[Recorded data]
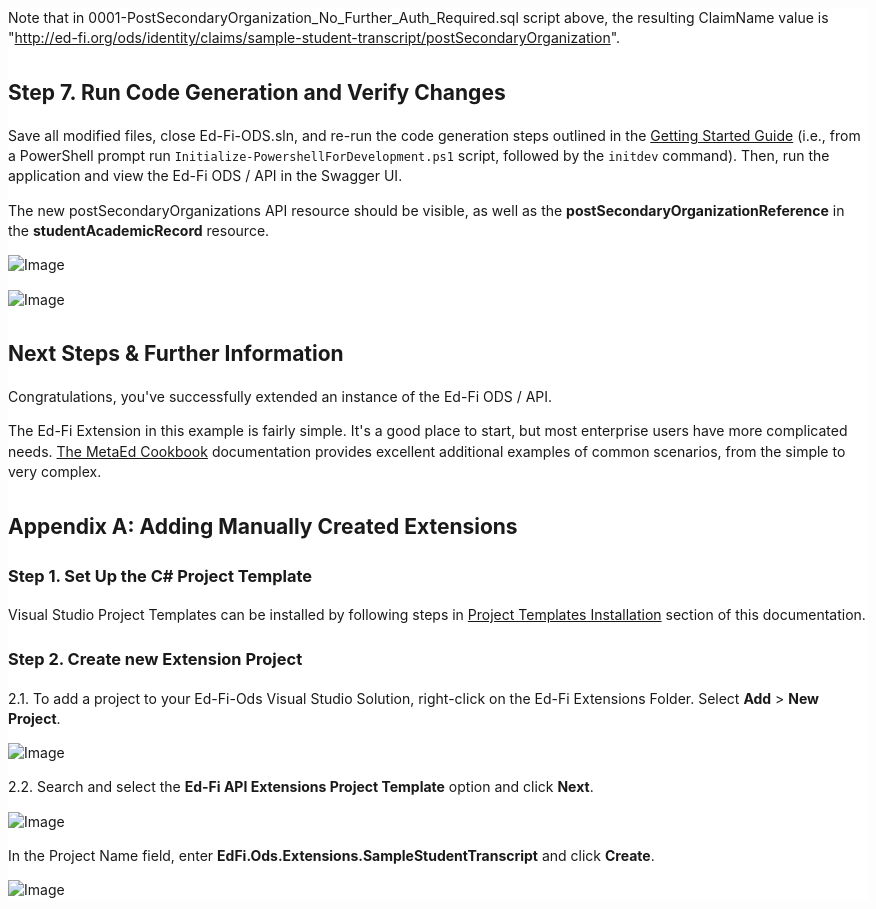 Note that in 0001-PostSecondaryOrganization_No_Further_Auth_Required.sql script
above, the resulting ClaimName value is "http://ed-fi.org/ods/identity/claims/sample-student-transcript/postSecondaryOrganization".

## Step 7. Run Code Generation and Verify Changes 

Save all modified files, close Ed-Fi-ODS.sln, and re-run the code generation
steps outlined in the [Getting Started Guide](../getting-started/readme.md) (i.e., from a PowerShell prompt run `Initialize-PowershellForDevelopment.ps1` script, followed by the `initdev` command). Then, run the application and view the Ed-Fi ODS / API in the Swagger UI.

The new postSecondaryOrganizations API resource should be visible, as well as
the **postSecondaryOrganizationReference** in the **studentAcademicRecord** resource.

![Image](https://edfi.atlassian.net/wiki/download/attachments/22774579/extension%20swagger1.png?version=1&modificationDate=1641861359337&cacheVersion=1&api=v2)

![Image](https://edfi.atlassian.net/wiki/download/attachments/22774579/extension%20swagger2.png?version=1&modificationDate=1641861359347&cacheVersion=1&api=v2)

## Next Steps & Further Information

Congratulations, you've successfully extended an instance of the Ed-Fi ODS /
API.

The Ed-Fi Extension in this example is fairly simple. It's a good place to
start, but most enterprise users have more complicated needs. [The MetaEd Cookbook](https://edfi.atlassian.net/wiki/spaces/METAED20/pages/23709867/Cookbook+-+Introduction) documentation provides excellent additional examples of common scenarios, from
the simple to very complex.

## Appendix A: Adding Manually Created Extensions

### Step 1. Set Up the C# Project Template

Visual Studio Project Templates can be installed by following steps in [Project Templates Installation](https://edfi.atlassian.net/wiki/spaces/ODSAPIS3V54/pages/22774290/Project+Templates+Installation) section of this documentation.

### Step 2. Create new Extension Project

2.1. To add a project to your Ed-Fi-Ods Visual Studio Solution, right-click on the Ed-Fi Extensions Folder. Select **Add** > **New Project**.

![Image](https://edfi.atlassian.net/wiki/download/attachments/22774579/VisualStudio-AddNewProject.png?version=1&modificationDate=1641861357423&cacheVersion=1&api=v2)

2.2. Search and select the **Ed-Fi API Extensions Project Template** option and click **Next**.

![Image](https://edfi.atlassian.net/wiki/download/attachments/22774579/vs-create%20extension%20project.png?version=1&modificationDate=1641861357057&cacheVersion=1&api=v2)

In the Project Name field, enter **EdFi.Ods.Extensions.SampleStudentTranscript** and click **Create**.

![Image](https://edfi.atlassian.net/wiki/download/attachments/22774579/vs-create%20extension%20project2.png?version=1&modificationDate=1641861357047&cacheVersion=1&api=v2)
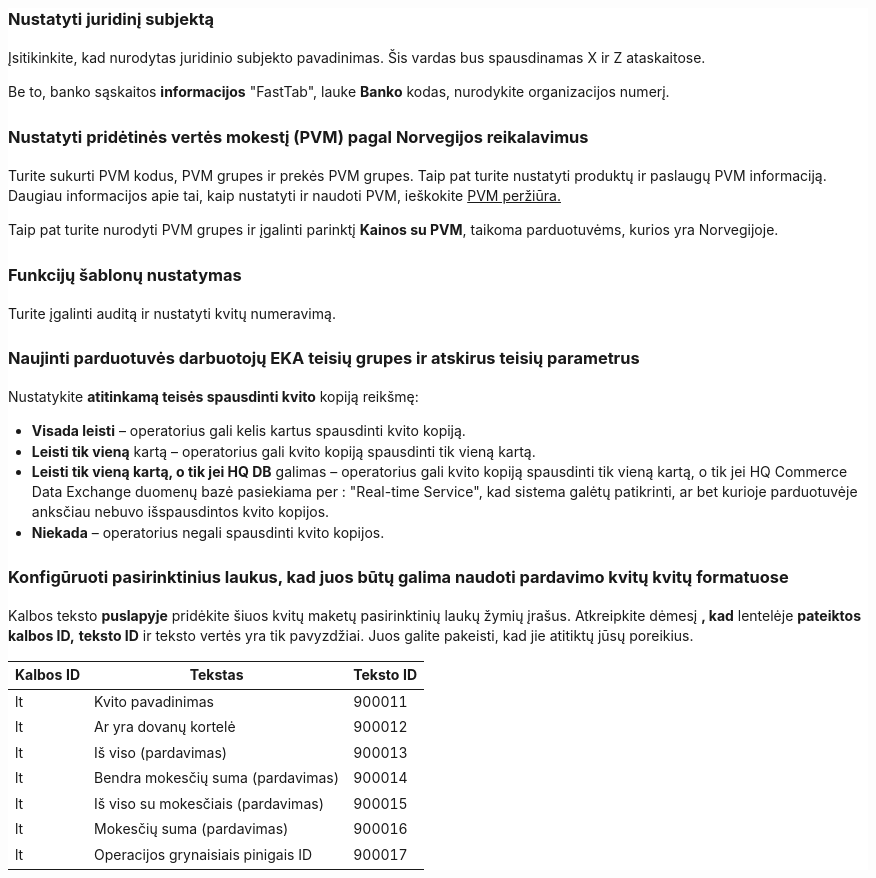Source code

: ### <a name="set-up-the-legal-entity"></a>Nustatyti juridinį subjektą

Įsitikinkite, kad nurodytas juridinio subjekto pavadinimas. Šis vardas bus spausdinamas X ir Z ataskaitose.

Be to, banko sąskaitos **informacijos** "FastTab", lauke **Banko** kodas, nurodykite organizacijos numerį.

### <a name="set-up-value-added-tax-vat-per-norwegian-requirements"></a>Nustatyti pridėtinės vertės mokestį (PVM) pagal Norvegijos reikalavimus


Turite sukurti PVM kodus, PVM grupes ir prekės PVM grupes. Taip pat turite nustatyti produktų ir paslaugų PVM informaciją. Daugiau informacijos apie tai, kaip nustatyti ir naudoti PVM, ieškokite [PVM peržiūra.](../../finance/general-ledger/indirect-taxes-overview.md)

Taip pat turite nurodyti PVM grupes ir įgalinti parinktį **Kainos su PVM**, taikoma parduotuvėms, kurios yra Norvegijoje.

### <a name="set-up-functionality-profiles"></a>Funkcijų šablonų nustatymas

Turite įgalinti auditą ir nustatyti kvitų numeravimą.

### <a name="update-pos-permissions-groups-and-individual-permission-settings-for-store-workers"></a>Naujinti parduotuvės darbuotojų EKA teisių grupes ir atskirus teisių parametrus

Nustatykite **atitinkamą teisės spausdinti kvito** kopiją reikšmę:

- **Visada leisti** – operatorius gali kelis kartus spausdinti kvito kopiją.
- **Leisti tik vieną** kartą – operatorius gali kvito kopiją spausdinti tik vieną kartą.
- **Leisti tik vieną kartą, o tik jei HQ DB** galimas – operatorius gali kvito kopiją spausdinti tik vieną kartą, o tik jei HQ Commerce Data Exchange duomenų bazė pasiekiama per : "Real-time Service", kad sistema galėtų patikrinti, ar bet kurioje parduotuvėje anksčiau nebuvo išspausdintos kvito kopijos.
- **Niekada** – operatorius negali spausdinti kvito kopijos.

### <a name="configure-custom-fields-so-that-they-can-be-used-in-receipt-formats-for-sales-receipts"></a>Konfigūruoti pasirinktinius laukus, kad juos būtų galima naudoti pardavimo kvitų kvitų formatuose

Kalbos teksto **puslapyje** pridėkite šiuos kvitų maketų pasirinktinių laukų žymių įrašus. Atkreipkite dėmesį **, kad** lentelėje **pateiktos kalbos ID,** **teksto ID** ir teksto vertės yra tik pavyzdžiai. Juos galite pakeisti, kad jie atitiktų jūsų poreikius.

| Kalbos ID | Tekstas                   | Teksto ID |
|-------------|------------------------|---------|
| lt       | Kvito pavadinimas          | 900011  |
| lt       | Ar yra dovanų kortelė           | 900012  |
| lt       | Iš viso (pardavimas)          | 900013  |
| lt       | Bendra mokesčių suma (pardavimas)      | 900014  |
| lt       | Iš viso su mokesčiais (pardavimas) | 900015  |
| lt       | Mokesčių suma (pardavimas)     | 900016  |
| lt       | Operacijos grynaisiais pinigais ID    | 900017  |
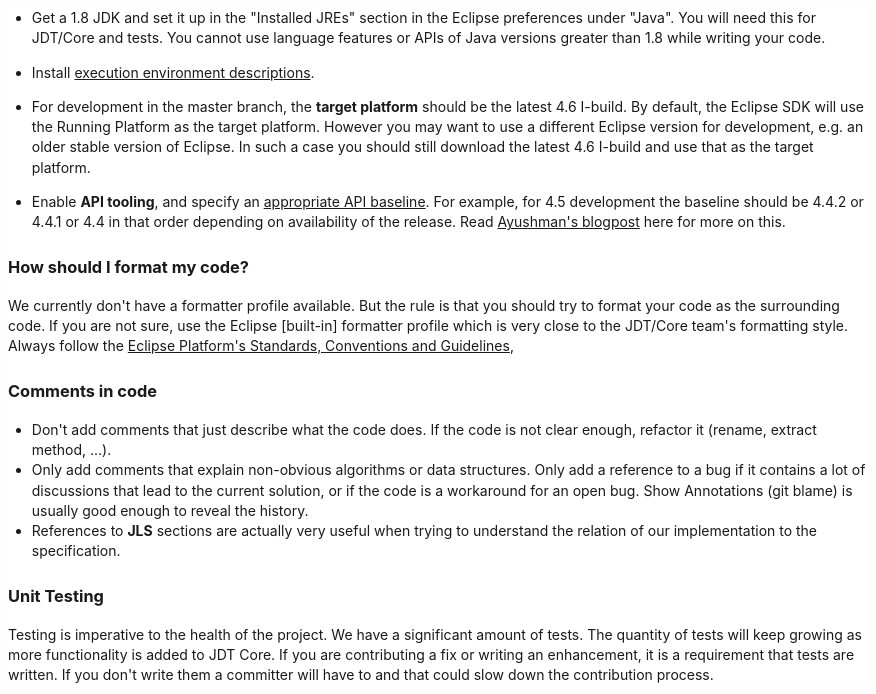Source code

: 

  - Get a 1.8 JDK and set it up in the "Installed JREs" section in the
    Eclipse preferences under "Java". You will need this for JDT/Core
    and tests. You cannot use language features or APIs of Java versions
    greater than 1.8 while writing your code.



  - Install [execution environment
    descriptions](https://wiki.eclipse.org/Execution_Environments#Installing_Execution_Environment_Descriptions).



  - For development in the master branch, the **target platform** should
    be the latest 4.6 I-build. By default, the Eclipse SDK will use the
    Running Platform as the target platform. However you may want to use
    a different Eclipse version for development, e.g. an older stable
    version of Eclipse. In such a case you should still download the
    latest 4.6 I-build and use that as the target platform.



  - Enable **API tooling**, and specify an [appropriate API
    baseline](Version_Numbering#API_Baseline_in_API_Tools "wikilink").
    For example, for 4.5 development the baseline should be 4.4.2 or
    4.4.1 or 4.4 in that order depending on availability of the release.
    Read [Ayushman's
    blogpost](http://eclipseandjazz.blogspot.in/2011/10/of-invalid-references-to-system.html)
    here for more on this.

### How should I format my code?

We currently don't have a formatter profile available. But the rule is
that you should try to format your code as the surrounding code. If you
are not sure, use the Eclipse \[built-in\] formatter profile which is
very close to the JDT/Core team's formatting style. Always follow
the [Eclipse Platform's Standards, Conventions and
Guidelines](http://dev.eclipse.org/conventions.html),

### Comments in code

  - Don't add comments that just describe what the code does. If the
    code is not clear enough, refactor it (rename, extract method, ...).
  - Only add comments that explain non-obvious algorithms or data
    structures. Only add a reference to a bug if it contains a lot of
    discussions that lead to the current solution, or if the code is a
    workaround for an open bug. Show Annotations (git blame) is usually
    good enough to reveal the history.
  - References to **JLS** sections are actually very useful when trying
    to understand the relation of our implementation to the
    specification.

### Unit Testing

Testing is imperative to the health of the project. We have a
significant amount of tests. The quantity of tests will keep growing as
more functionality is added to JDT Core. If you are contributing a fix
or writing an enhancement, it is a requirement that tests are written.
If you don't write them a committer will have to and that could slow
down the contribution process.
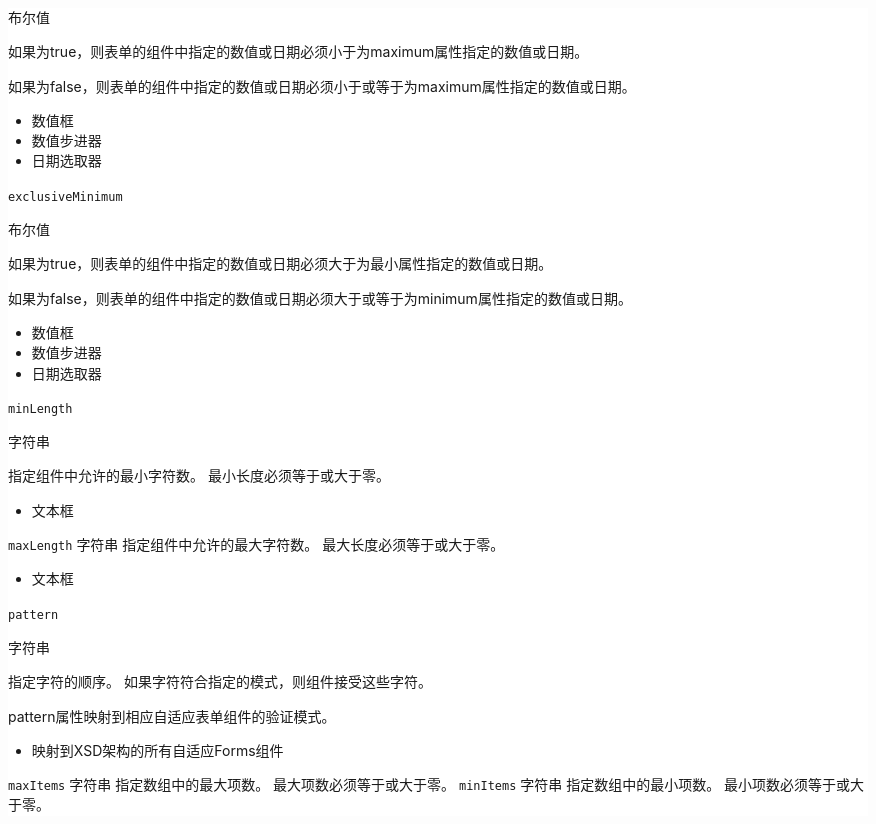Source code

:    <td><p>布尔值</p> </td>
   <td><p>如果为true，则表单的组件中指定的数值或日期必须小于为maximum属性指定的数值或日期。</p> <p>如果为false，则表单的组件中指定的数值或日期必须小于或等于为maximum属性指定的数值或日期。</p> </td>
   <td>
    <ul>
     <li>数值框</li>
     <li>数值步进器</li>
     <li>日期选取器</li>
    </ul> </td>
  </tr>
  <tr>
   <td><p><code>exclusiveMinimum</code></p> </td>
   <td><p>布尔值</p> </td>
   <td><p>如果为true，则表单的组件中指定的数值或日期必须大于为最小属性指定的数值或日期。</p> <p>如果为false，则表单的组件中指定的数值或日期必须大于或等于为minimum属性指定的数值或日期。</p> </td>
   <td>
    <ul>
     <li>数值框</li>
     <li>数值步进器</li>
     <li>日期选取器</li>
    </ul> </td>
  </tr>
  <tr>
   <td><p><code>minLength</code></p> </td>
   <td><p>字符串</p> </td>
   <td><p>指定组件中允许的最小字符数。 最小长度必须等于或大于零。</p> </td>
   <td>
    <ul>
     <li>文本框</li>
    </ul> </td>
  </tr>
  <tr>
   <td><code>maxLength</code></td>
   <td>字符串</td>
   <td>指定组件中允许的最大字符数。 最大长度必须等于或大于零。</td>
   <td>
    <ul>
     <li>文本框</li>
    </ul> </td>
  </tr>
  <tr>
   <td><p><code>pattern</code></p> </td>
   <td><p>字符串</p> </td>
   <td><p>指定字符的顺序。 如果字符符合指定的模式，则组件接受这些字符。</p> <p>pattern属性映射到相应自适应表单组件的验证模式。</p> </td>
   <td>
    <ul>
     <li>映射到XSD架构的所有自适应Forms组件 </li>
    </ul> </td>
  </tr>
  <tr>
   <td><code>maxItems</code></td>
   <td>字符串</td>
   <td>指定数组中的最大项数。 最大项数必须等于或大于零。</td>
   <td> </td>
  </tr>
  <tr>
   <td><code>minItems</code></td>
   <td>字符串</td>
   <td>指定数组中的最小项数。 最小项数必须等于或大于零。</td>
   <td> </td>
  </tr>
 </tbody>
</table>
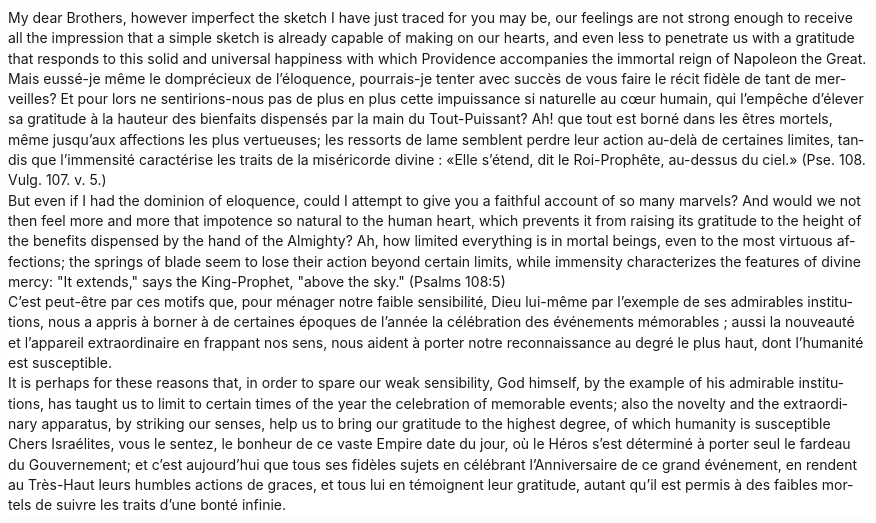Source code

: <td style="vertical-align:top;">
<div class="english" lang="en">
My dear Brothers, however imperfect the sketch I have just traced for you may be, our feelings are not strong enough to receive all the impression that a simple sketch is already capable of making on our hearts, and even less to penetrate us with a gratitude that responds to this solid and universal happiness with which Providence accompanies the immortal reign of Napoleon the Great.
</div></td></tr>


<tr><td style="vertical-align:top;">
<div class="french" lang="fr">
Mais eussé-je même le domprécieux de l’éloquence, pourrais-je tenter avec succès de vous faire le récit fidèle de tant de merveilles? Et pour lors ne sentirions-nous pas de plus en plus cette impuissance si naturelle au cœur humain, qui l’empêche d’élever sa gratitude à la hauteur des bienfaits dispensés par la main du Tout-Puissant? Ah! que tout est borné dans les êtres mortels, même jusqu’aux affections les plus vertueuses; les ressorts de lame semblent perdre leur action au-delà de certaines limites, tandis que l’immensité caractérise les traits de la miséricorde divine : «Elle s’étend, dit le Roi-Prophête, au-dessus du ciel.» <span class="citation">(Pse. 108. Vulg. 107. v. 5.)</span>
</div></td>

<td style="vertical-align:top;">
<div class="english" lang="en">
But even if I had the dominion of eloquence, could I attempt to give you a faithful account of so many marvels? And would we not then feel more and more that impotence so natural to the human heart, which prevents it from raising its gratitude to the height of the benefits dispensed by the hand of the Almighty? Ah, how limited everything is in mortal beings, even to the most virtuous affections; the springs of blade seem to lose their action beyond certain limits, while immensity characterizes the features of divine mercy: "It extends," says the King-Prophet, "above the sky." <span class="citation">(Psalms 108:5)</span>
</div></td></tr>


<tr><td style="vertical-align:top;">
<div class="french" lang="fr">
C’est peut-être par ces motifs que, pour ménager notre faible sensibilité, Dieu lui-même par l’exemple de ses admirables institutions, nous a appris à borner à de certaines époques de l’année la célébration des événements mémorables ; aussi la nouveauté et l’appareil extraordinaire en frappant nos sens, nous aident à porter notre reconnaissance au degré le plus haut, dont l’humanité est susceptible.
</div></td>

<td style="vertical-align:top;">
<div class="english" lang="en">
It is perhaps for these reasons that, in order to spare our weak sensibility, God himself, by the example of his admirable institutions, has taught us to limit to certain times of the year the celebration of memorable events; also the novelty and the extraordinary apparatus, by striking our senses, help us to bring our gratitude to the highest degree, of which humanity is susceptible
</div></td></tr>


<tr><td style="vertical-align:top;">
<div class="french" lang="fr">
Chers Israélites, vous le sentez, le bonheur de ce vaste Empire date du jour, où le Héros s’est déterminé à porter seul le fardeau du Gouvernement; et c’est aujourd’hui que tous ses fidèles sujets en célébrant l’Anniversaire de ce grand événement, en rendent au Très-Haut leurs humbles actions de graces, et tous lui en témoignent leur gratitude, autant qu’il est permis à des faibles mortels de suivre les traits d’une bonté infinie.
</div></td>
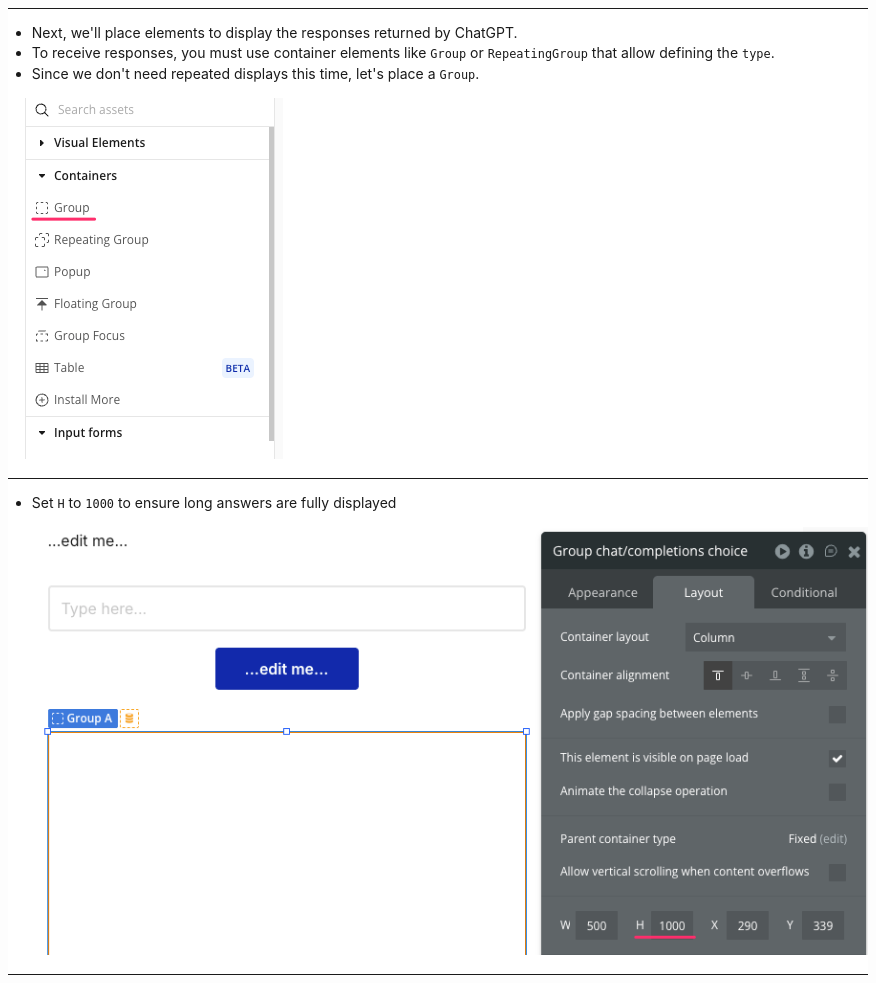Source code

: 
---

- Next, we'll place elements to display the responses returned by ChatGPT.
- To receive responses, you must use container elements like `Group` or `RepeatingGroup` that allow defining the `type`.
- Since we don't need repeated displays this time, let's place a `Group`.

![bg right w:600px](images/2025-10-07-22-59-43.png)

---

- Set `H` to `1000` to ensure long answers are fully displayed

![w:1000px](images/2025-10-07-22-58-42.png)

---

About this exercise: Within the records above, find every line containing "html" and report only how many there are.

Result for this task: 2